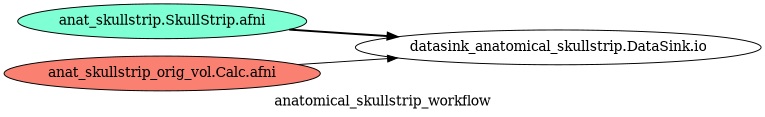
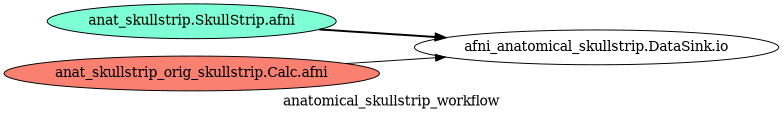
  digraph {
    label=anatomical_skullstrip_workflow
    rankdir=LR
    node [shape=ellipse style=filled]
    n1 [fillcolor=aquamarine label="anat_skullstrip.SkullStrip.afni"]
-   n2 [fillcolor=white label="datasink_anatomical_skullstrip.DataSink.io"]
-   n3 [fillcolor=salmon label="anat_skullstrip_orig_vol.Calc.afni"]
+   n2 [fillcolor=white label="afni_anatomical_skullstrip.DataSink.io"]
+   n3 [fillcolor=salmon label="anat_skullstrip_orig_skullstrip.Calc.afni"]
    n1 -> n2 [style=bold]
    n3 -> n2 [style=solid]
  }
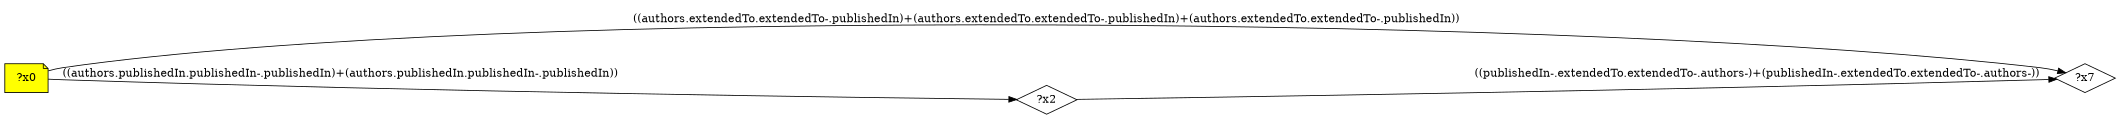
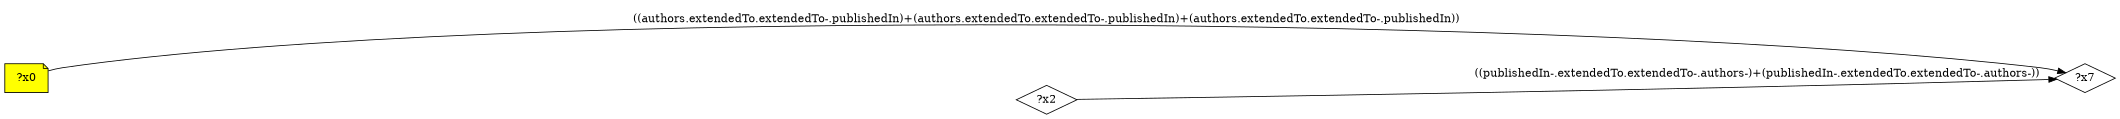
  digraph {
    rankdir=LR
    node [shape=diamond]
    n1 [fillcolor=yellow label="?x0" shape=note style="filled,"]
    n2 [label="?x7"]
    n3 [label="?x2"]
    n1 -> n2 [label="((authors.extendedTo.extendedTo-.publishedIn)+(authors.extendedTo.extendedTo-.publishedIn)+(authors.extendedTo.extendedTo-.publishedIn))"]
-   n1 -> n3 [label="((authors.publishedIn.publishedIn-.publishedIn)+(authors.publishedIn.publishedIn-.publishedIn))"]
    n3 -> n2 [label="((publishedIn-.extendedTo.extendedTo-.authors-)+(publishedIn-.extendedTo.extendedTo-.authors-))"]
  }
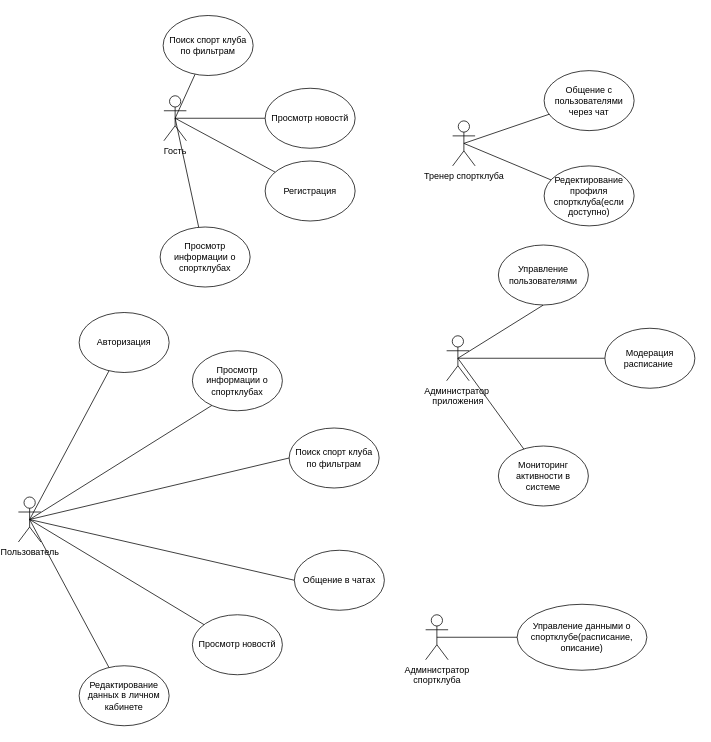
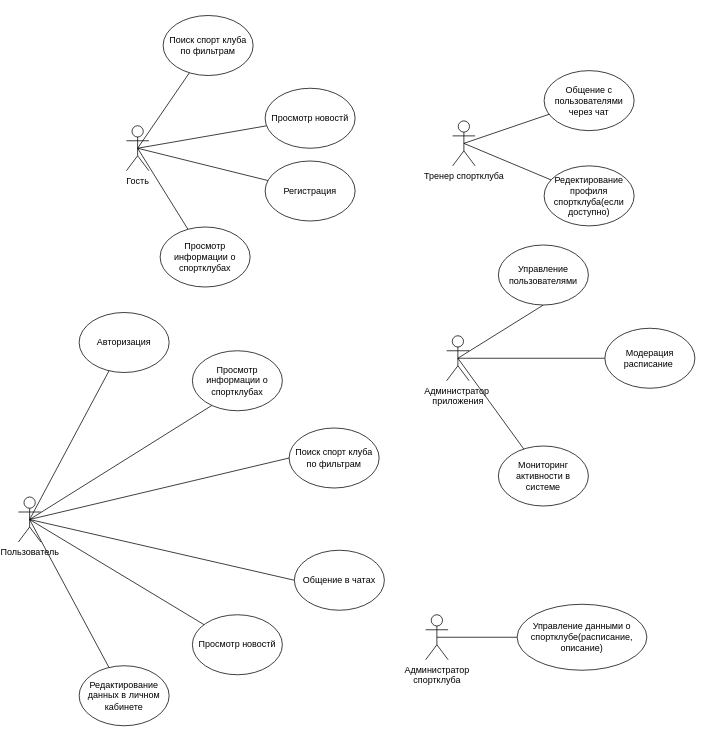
  <mxCell id="0" />
  <mxCell id="1" parent="0" />
  <mxCell id="2" style="rounded=0;orthogonalLoop=1;jettySize=auto;html=1;exitX=0.5;exitY=0.5;exitDx=0;exitDy=0;exitPerimeter=0;endArrow=none;endFill=0;" parent="1" source="8" target="9" edge="1"><mxGeometry relative="1" as="geometry" /></mxCell>
  <mxCell id="3" style="rounded=0;orthogonalLoop=1;jettySize=auto;html=1;exitX=0.5;exitY=0.5;exitDx=0;exitDy=0;exitPerimeter=0;entryX=0.247;entryY=0.883;entryDx=0;entryDy=0;entryPerimeter=0;endArrow=none;endFill=0;" parent="1" source="8" target="10" edge="1"><mxGeometry relative="1" as="geometry" /></mxCell>
  <mxCell id="4" style="rounded=0;orthogonalLoop=1;jettySize=auto;html=1;exitX=0.5;exitY=0.5;exitDx=0;exitDy=0;exitPerimeter=0;entryX=0;entryY=0.5;entryDx=0;entryDy=0;endArrow=none;endFill=0;" parent="1" source="8" target="11" edge="1"><mxGeometry relative="1" as="geometry" /></mxCell>
  <mxCell id="5" style="rounded=0;orthogonalLoop=1;jettySize=auto;html=1;exitX=0.5;exitY=0.5;exitDx=0;exitDy=0;exitPerimeter=0;entryX=0;entryY=0.5;entryDx=0;entryDy=0;endArrow=none;endFill=0;" parent="1" source="8" target="12" edge="1"><mxGeometry relative="1" as="geometry" /></mxCell>
  <mxCell id="6" style="rounded=0;orthogonalLoop=1;jettySize=auto;html=1;exitX=0.5;exitY=0.5;exitDx=0;exitDy=0;exitPerimeter=0;endArrow=none;endFill=0;" parent="1" source="8" target="13" edge="1"><mxGeometry relative="1" as="geometry" /></mxCell>
  <mxCell id="7" style="rounded=0;orthogonalLoop=1;jettySize=auto;html=1;exitX=0.5;exitY=0.5;exitDx=0;exitDy=0;exitPerimeter=0;endArrow=none;endFill=0;" parent="1" source="8" target="14" edge="1"><mxGeometry relative="1" as="geometry" /></mxCell>
  <mxCell id="8" value="Пользователь" style="shape=umlActor;verticalLabelPosition=bottom;verticalAlign=top;html=1;outlineConnect=0;" parent="1" vertex="1"><mxGeometry x="20" y="662" width="30" height="60" as="geometry" /></mxCell>
  <mxCell id="9" value="Авторизация" style="ellipse;whiteSpace=wrap;html=1;" parent="1" vertex="1"><mxGeometry x="101" y="416" width="120" height="80" as="geometry" /></mxCell>
  <mxCell id="10" value="Просмотр информации о спортклубах" style="ellipse;whiteSpace=wrap;html=1;" parent="1" vertex="1"><mxGeometry x="252" y="467" width="120" height="80" as="geometry" /></mxCell>
  <mxCell id="11" value="Поиск спорт клуба по фильтрам" style="ellipse;whiteSpace=wrap;html=1;" parent="1" vertex="1"><mxGeometry x="381" y="570" width="120" height="80" as="geometry" /></mxCell>
  <mxCell id="12" value="Общение в чатах" style="ellipse;whiteSpace=wrap;html=1;" parent="1" vertex="1"><mxGeometry x="388" y="733" width="120" height="80" as="geometry" /></mxCell>
  <mxCell id="13" value="Просмотр новостй" style="ellipse;whiteSpace=wrap;html=1;" parent="1" vertex="1"><mxGeometry x="252" y="819" width="120" height="80" as="geometry" /></mxCell>
  <mxCell id="14" value="Редактирование данных в личном кабинете" style="ellipse;whiteSpace=wrap;html=1;" parent="1" vertex="1"><mxGeometry x="101" y="887" width="120" height="80" as="geometry" /></mxCell>
  <mxCell id="15" style="rounded=0;orthogonalLoop=1;jettySize=auto;html=1;exitX=0.5;exitY=0.5;exitDx=0;exitDy=0;exitPerimeter=0;endArrow=none;endFill=0;" parent="1" source="18" target="20" edge="1"><mxGeometry relative="1" as="geometry" /></mxCell>
  <mxCell id="16" style="rounded=0;orthogonalLoop=1;jettySize=auto;html=1;exitX=0.5;exitY=0.5;exitDx=0;exitDy=0;exitPerimeter=0;entryX=0.5;entryY=1;entryDx=0;entryDy=0;endArrow=none;endFill=0;" parent="1" source="18" target="19" edge="1"><mxGeometry relative="1" as="geometry" /></mxCell>
  <mxCell id="17" style="rounded=0;orthogonalLoop=1;jettySize=auto;html=1;exitX=0.5;exitY=0.5;exitDx=0;exitDy=0;exitPerimeter=0;endArrow=none;endFill=0;" parent="1" source="18" target="21" edge="1"><mxGeometry relative="1" as="geometry" /></mxCell>
  <mxCell id="18" value="Администратор&amp;nbsp;&lt;div&gt;приложения&lt;/div&gt;" style="shape=umlActor;verticalLabelPosition=bottom;verticalAlign=top;html=1;outlineConnect=0;" parent="1" vertex="1"><mxGeometry x="591" y="447" width="30" height="60" as="geometry" /></mxCell>
  <mxCell id="19" value="Управление пользователями" style="ellipse;whiteSpace=wrap;html=1;" parent="1" vertex="1"><mxGeometry x="660" y="326" width="120" height="80" as="geometry" /></mxCell>
  <mxCell id="20" value="Модерация расписание&amp;nbsp;" style="ellipse;whiteSpace=wrap;html=1;" parent="1" vertex="1"><mxGeometry x="802" y="437" width="120" height="80" as="geometry" /></mxCell>
  <mxCell id="21" value="Мониторинг активности в системе" style="ellipse;whiteSpace=wrap;html=1;" parent="1" vertex="1"><mxGeometry x="660" y="594" width="120" height="80" as="geometry" /></mxCell>
  <mxCell id="22" style="rounded=0;orthogonalLoop=1;jettySize=auto;html=1;exitX=0.5;exitY=0.5;exitDx=0;exitDy=0;exitPerimeter=0;endArrow=none;endFill=0;" parent="1" source="24" target="25" edge="1"><mxGeometry relative="1" as="geometry" /></mxCell>
  <mxCell id="23" style="rounded=0;orthogonalLoop=1;jettySize=auto;html=1;exitX=0.5;exitY=0.5;exitDx=0;exitDy=0;exitPerimeter=0;endArrow=none;endFill=0;" parent="1" source="24" target="26" edge="1"><mxGeometry relative="1" as="geometry" /></mxCell>
  <mxCell id="24" value="Тренер спортклуба" style="shape=umlActor;verticalLabelPosition=bottom;verticalAlign=top;html=1;outlineConnect=0;" parent="1" vertex="1"><mxGeometry x="599" y="160.5" width="30" height="60" as="geometry" /></mxCell>
  <mxCell id="25" value="Общение с пользователями через чат" style="ellipse;whiteSpace=wrap;html=1;" parent="1" vertex="1"><mxGeometry x="721" y="93.5" width="120" height="80" as="geometry" /></mxCell>
  <mxCell id="26" value="Редектирование профиля спортклуба(если доступно)" style="ellipse;whiteSpace=wrap;html=1;" parent="1" vertex="1"><mxGeometry x="721" y="220.5" width="120" height="80" as="geometry" /></mxCell>
  <mxCell id="27" style="edgeStyle=orthogonalEdgeStyle;rounded=0;orthogonalLoop=1;jettySize=auto;html=1;exitX=0.5;exitY=0.5;exitDx=0;exitDy=0;exitPerimeter=0;endArrow=none;endFill=0;" parent="1" source="28" target="29" edge="1"><mxGeometry relative="1" as="geometry" /></mxCell>
  <mxCell id="28" value="Администратор&lt;div&gt;спортклуба&lt;/div&gt;" style="shape=umlActor;verticalLabelPosition=bottom;verticalAlign=top;html=1;outlineConnect=0;" parent="1" vertex="1"><mxGeometry x="563" y="819" width="30" height="60" as="geometry" /></mxCell>
  <mxCell id="29" value="Управление данными о спортклубе(расписание, описание)" style="ellipse;whiteSpace=wrap;html=1;" parent="1" vertex="1"><mxGeometry x="685" y="805" width="173" height="88" as="geometry" /></mxCell>
  <mxCell id="30" style="rounded=0;orthogonalLoop=1;jettySize=auto;html=1;exitX=0.5;exitY=0.5;exitDx=0;exitDy=0;exitPerimeter=0;endArrow=none;endFill=0;" edge="1" parent="1" source="34" target="35"><mxGeometry relative="1" as="geometry" /></mxCell>
  <mxCell id="31" style="rounded=0;orthogonalLoop=1;jettySize=auto;html=1;exitX=0.5;exitY=0.5;exitDx=0;exitDy=0;exitPerimeter=0;endArrow=none;endFill=0;" edge="1" parent="1" source="34" target="38"><mxGeometry relative="1" as="geometry" /></mxCell>
  <mxCell id="32" style="rounded=0;orthogonalLoop=1;jettySize=auto;html=1;exitX=0.5;exitY=0.5;exitDx=0;exitDy=0;exitPerimeter=0;endArrow=none;endFill=0;" edge="1" parent="1" source="34" target="37"><mxGeometry relative="1" as="geometry" /></mxCell>
  <mxCell id="33" style="rounded=0;orthogonalLoop=1;jettySize=auto;html=1;exitX=0.5;exitY=0.5;exitDx=0;exitDy=0;exitPerimeter=0;endArrow=none;endFill=0;" edge="1" parent="1" source="34" target="36"><mxGeometry relative="1" as="geometry" /></mxCell>
- <mxCell id="34" value="Гость" style="shape=umlActor;verticalLabelPosition=bottom;verticalAlign=top;html=1;outlineConnect=0;" vertex="1" parent="1"><mxGeometry x="214" y="127" width="30" height="60" as="geometry" /></mxCell>
+ <mxCell id="34" value="Гость" style="shape=umlActor;verticalLabelPosition=bottom;verticalAlign=top;html=1;outlineConnect=0;" vertex="1" parent="1"><mxGeometry x="164" y="167" width="30" height="60" as="geometry" /></mxCell>
  <mxCell id="35" value="Регистрация" style="ellipse;whiteSpace=wrap;html=1;" vertex="1" parent="1"><mxGeometry x="349" y="214" width="120" height="80" as="geometry" /></mxCell>
  <mxCell id="36" value="Просмотр информации о спортклубах" style="ellipse;whiteSpace=wrap;html=1;" vertex="1" parent="1"><mxGeometry x="209" y="302" width="120" height="80" as="geometry" /></mxCell>
  <mxCell id="37" value="Поиск спорт клуба по фильтрам" style="ellipse;whiteSpace=wrap;html=1;" vertex="1" parent="1"><mxGeometry x="213" y="20" width="120" height="80" as="geometry" /></mxCell>
  <mxCell id="38" value="Просмотр новостй" style="ellipse;whiteSpace=wrap;html=1;" vertex="1" parent="1"><mxGeometry x="349" y="117" width="120" height="80" as="geometry" /></mxCell>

++++++++++

**TASK**
Copy out every line of the records above that contains the string "publishedIn". Case counts.

**TASK SOLUTION**
    n1 -> n2 [label="((authors.extendedTo.extendedTo-.publishedIn)+(authors.extendedTo.extendedTo-.publishedIn)+(authors.extendedTo.extendedTo-.publishedIn))"]
-   n1 -> n3 [label="((authors.publishedIn.publishedIn-.publishedIn)+(authors.publishedIn.publishedIn-.publishedIn))"]
    n3 -> n2 [label="((publishedIn-.extendedTo.extendedTo-.authors-)+(publishedIn-.extendedTo.extendedTo-.authors-))"]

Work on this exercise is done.